Hayden Nelson

- Graduate Teaching Assistant
Contact Info
Mon. & Wed. | 11:30 AM - 1:00 PM
Biography —
Hayden L. Nelson is a Ph.D. Candidate in History at the University of Kansas where he specializes in environmental and Indigenous history in the North American West. He studies historical environments in the contexts of capitalism, colonization, and climate change, and he is particularly interested in exploring how those historical forces and their legacies overlap with one another. He earned his B.A. from the University of Wisconsin-Eau Claire in 2018 where he was a History major with minors in Ancient and American Indian Studies, as well as earning a Certificate from the university’s Ojibwe Language program. Hayden then earned his M.A. in History from the University of Montana, Missoula in Spring 2020.
Hayden’s dissertation, tentatively titled “The North Woods: An Environmental History from the Pleistocene to the Pyrocene,” investigates how both human and non-human actors interacted with and transformed the transnational forested region of the western Great Lakes and Upper Mississippi watersheds from the end of the Wisconsin glaciation to the beginnings of industrial logging. He examines how those forests came to be over thousands of years after deglaciation, how human societies developed intricate lifeways as part of that environment, and how the processes of colonization, such as the fur trade and the expansion of industrial settlement, have transformed the forested environment.
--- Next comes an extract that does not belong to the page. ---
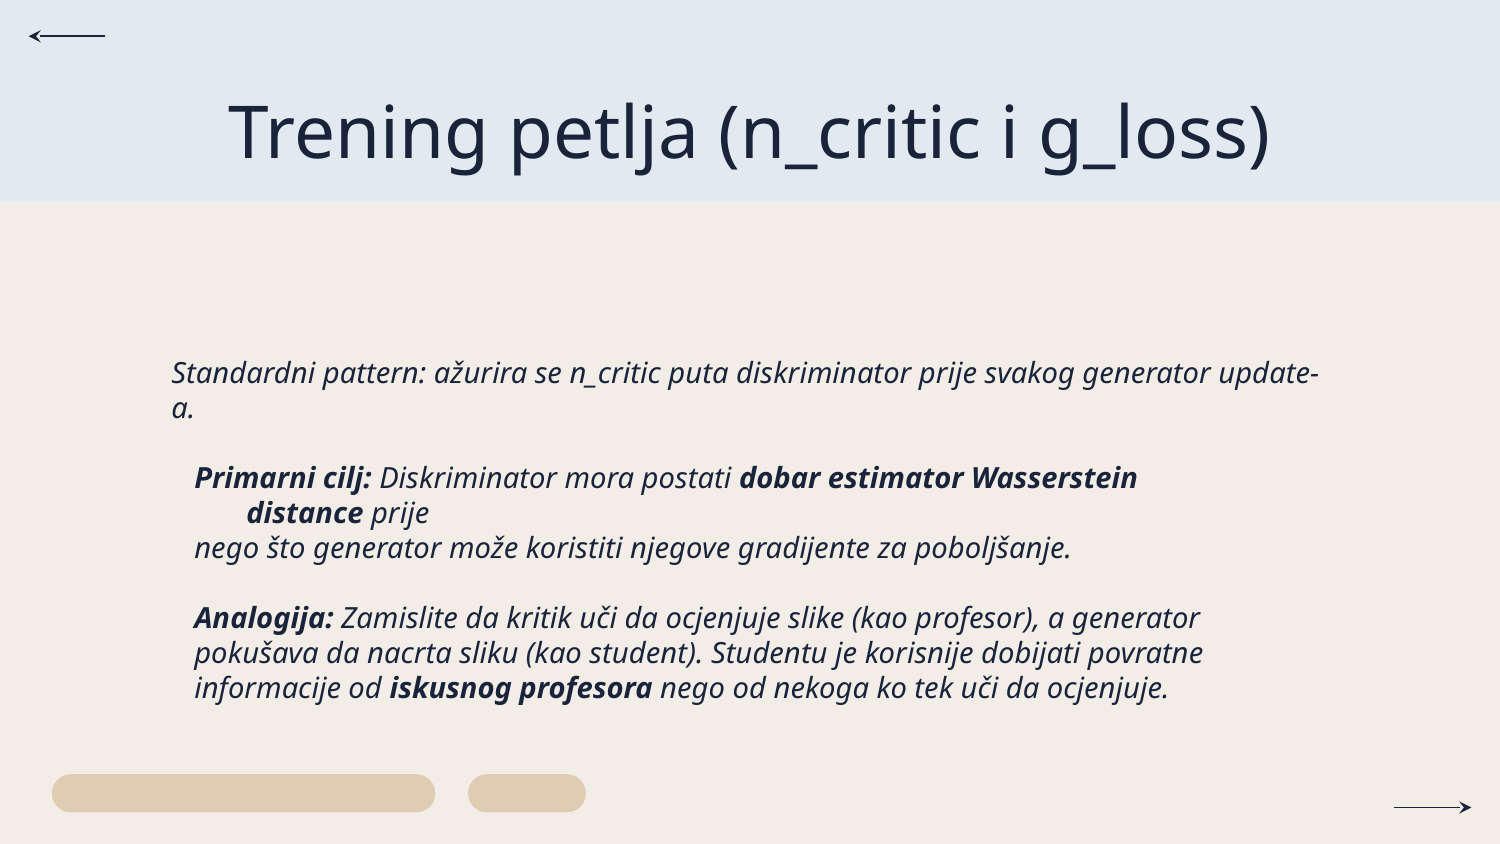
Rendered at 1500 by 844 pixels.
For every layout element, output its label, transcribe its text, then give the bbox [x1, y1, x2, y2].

title Trening petlja (n_critic i g_loss) [116, 87, 1383, 182]
subtitle Standardni pattern: ažurira se n_critic puta diskriminator prije svakog generator update-a. Primarni cilj: Diskriminator mora postati dobar estimator Wasserstein distance prije nego što generator može koristiti njegove gradijente za poboljšanje. Analogija: Zamislite da kritik uči da ocjenjuje slike (kao profesor), a generator pokušava da nacrta sliku (kao student). Studentu je korisnije dobijati povratne informacije od iskusnog profesora nego od nekoga ko tek uči da ocjenjuje. [156, 339, 1344, 732]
The environmental change in the North Woods is directly linked to, and oftentimes a product of, what he regards as settler extractivism. Through this lens, the North Woods becomes connected to more distant regions: the access and exploitation of North Woods resources occurred over hundreds of years before permanent white settlement arrived into the region slowly worked to undermine traditional Indigenous resource use. He will defend his dissertation in Spring 2025.
Hayden is an active member of the various communities to which he belongs. At the organizational level, he served as the Graduate Assistant for the Western History Association from January 2021 to December 2022, and he is currently serving in a one-year term as the Chair of the American Society for Environmental History’s Early Career Caucus. At the University of Kansas, he served as the Social Chair of the History Graduate Student Organization (HGSO) from 2023 to 2024.
For further information about Hayden and his work, please refer to his website: https://www.haydenlnelson.com
Advised by Andrew Isenberg
Selected Publications —
Hayden L. Nelson, “‘An Empire of Land’: Capitalism, Colonization, and the Commodification of the Milk River Valley, 1879-1889,” in America’s Longest River: A Cultural and Environmental History of the Missouri River, Jon K. Lauck, ed. (in press).
Melinda M. Adams, Janine Antoni, Suzan Hampton, Hayden L. Nelson, Joey Orr, Sheena Parsons, Karl Ramberg, Keith Van de Riet, “here-ing: Place-Based, Artistic Research at a Biological Field Station,” Ground Works, an Alliance for the Arts in Research Universities (a2ru) publication (December 2024): published online here.
Hayden L. Nelson, “Smoke from their Fires; Or, Environment and Region in Canada and the Upper Midwest,” Middle West Review Special Issue: Regional Geography(ies) of the Midwest 11, no. 1 (Fall 2024): 89-111.
Curtis Kekahbah and Hayden L. Nelson, with C. Huffman and Tai S. Edwards, “Ín, Monyón, Shokhí (Rock, Theft, Returning Home): Rematriating In‘zhúje‘waxóbe,” Kansas History: A Journal of the Central Plains 47, no. 2 (Summer 2024): 110-125.
Hayden has reviewed a number of scholarly monographs in academic journals, including Environmental History, Great Plains Quarterly, Kansas History, Middle West Review, Western Historical Quarterly, and more.